BEGIN

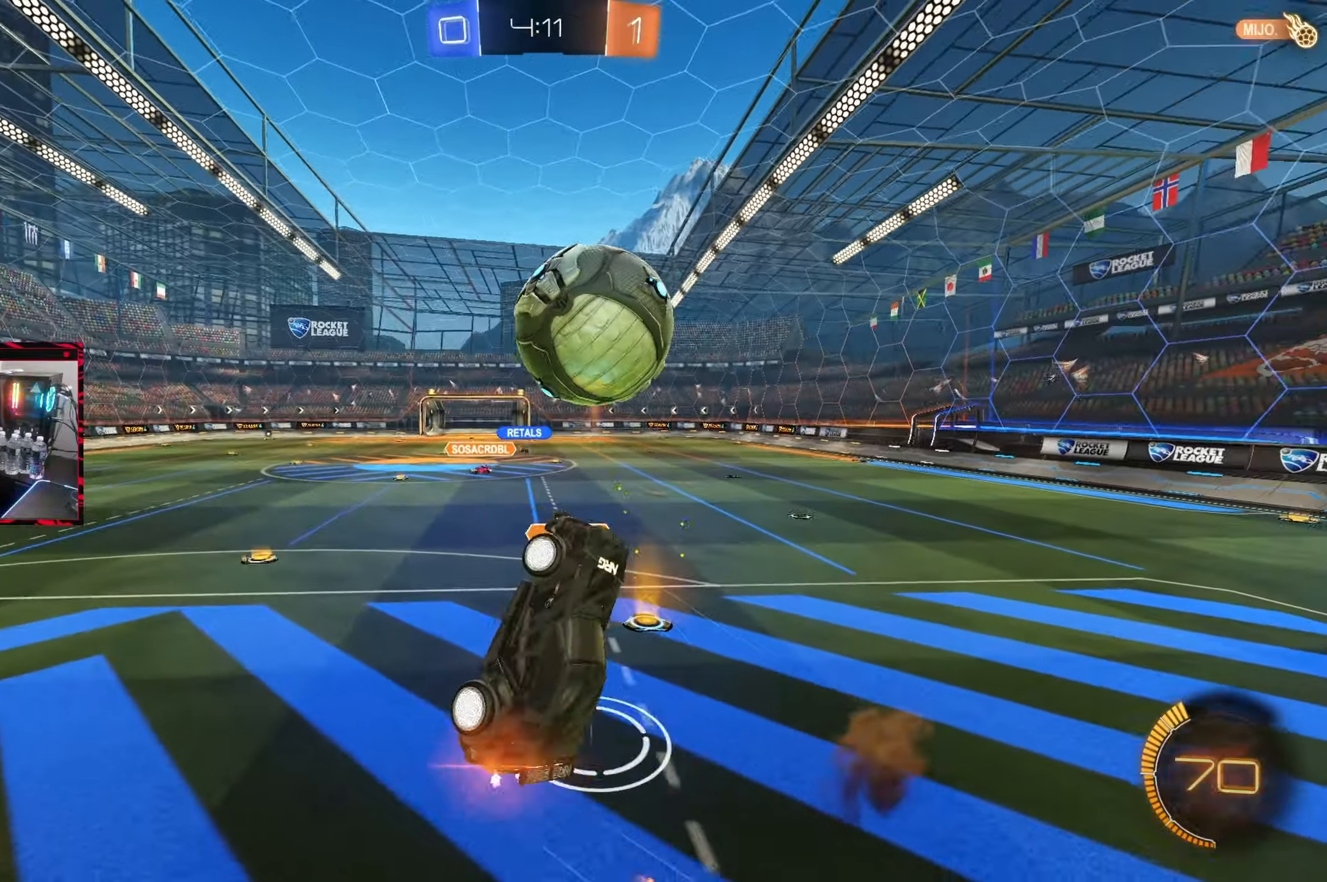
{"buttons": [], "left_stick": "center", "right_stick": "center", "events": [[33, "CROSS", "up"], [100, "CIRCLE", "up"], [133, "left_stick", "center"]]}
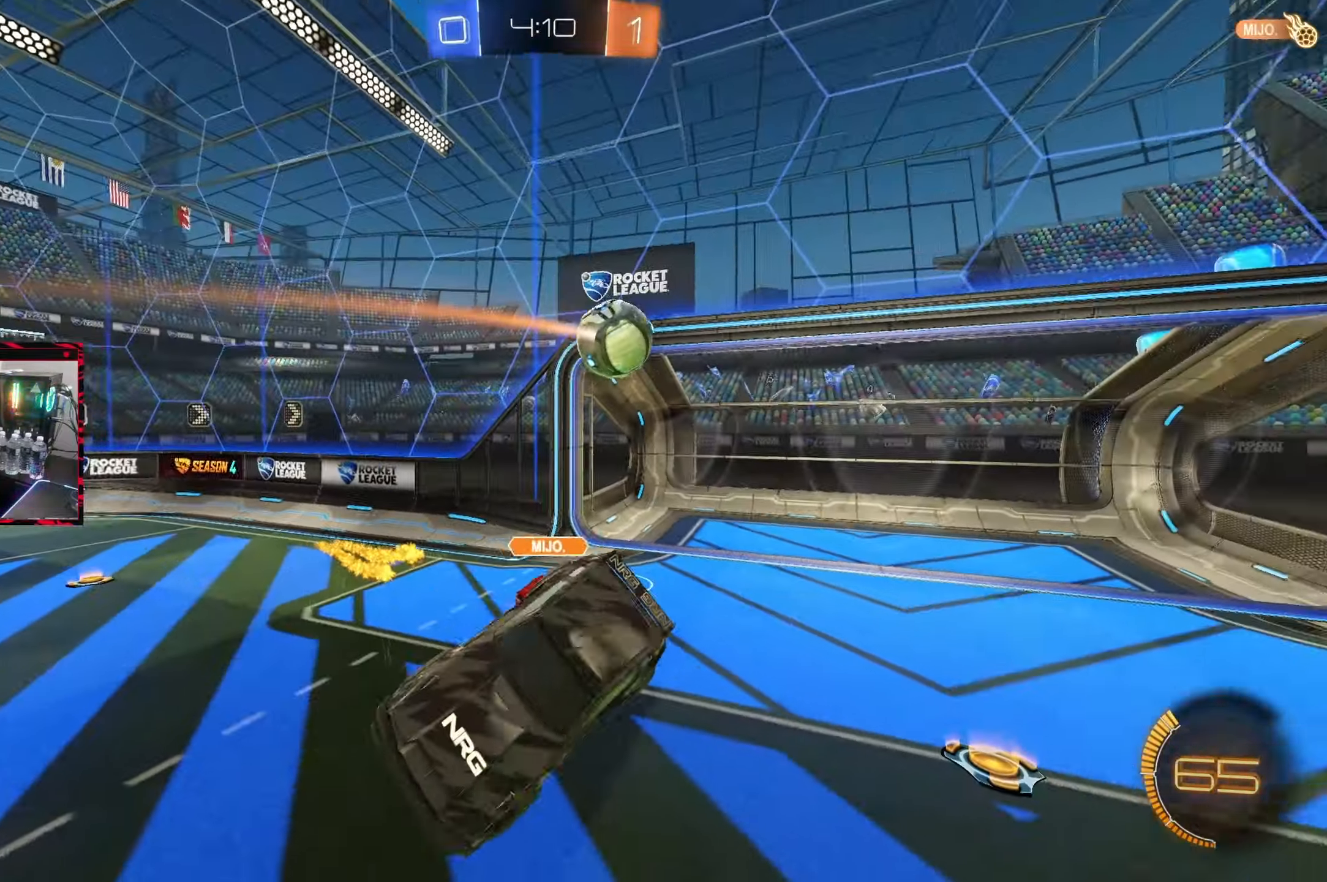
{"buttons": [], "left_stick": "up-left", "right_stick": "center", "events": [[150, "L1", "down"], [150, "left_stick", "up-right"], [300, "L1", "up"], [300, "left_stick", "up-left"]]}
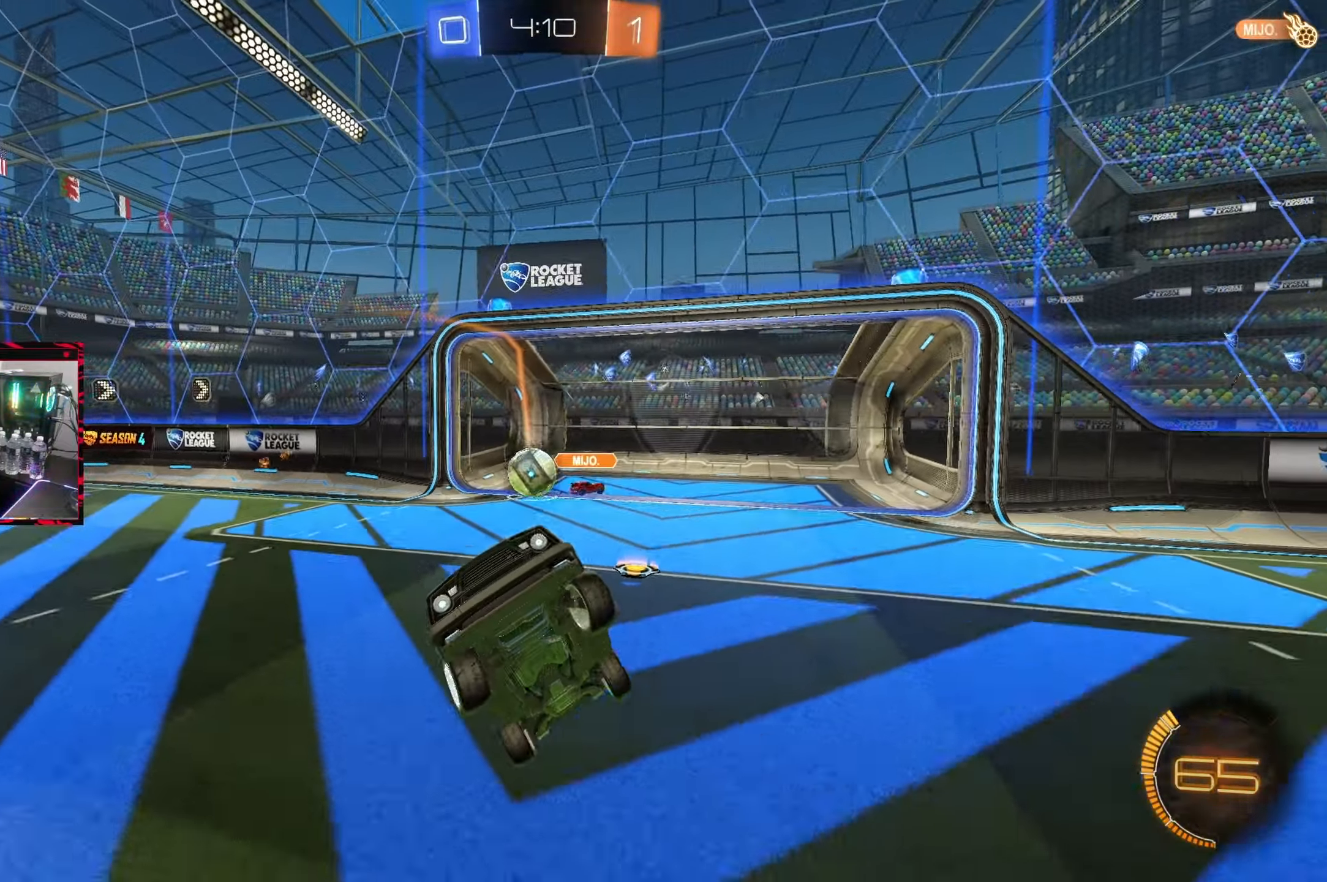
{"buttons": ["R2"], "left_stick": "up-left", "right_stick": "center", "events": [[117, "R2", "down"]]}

END

*Exercise objective*
Check the listing for the word "down". Show each line that has it.

*Task result*
{"buttons": [], "left_stick": "up-left", "right_stick": "center", "events": [[150, "L1", "down"], [150, "left_stick", "up-right"], [300, "L1", "up"], [300, "left_stick", "up-left"]]}
{"buttons": ["R2"], "left_stick": "up-left", "right_stick": "center", "events": [[117, "R2", "down"]]}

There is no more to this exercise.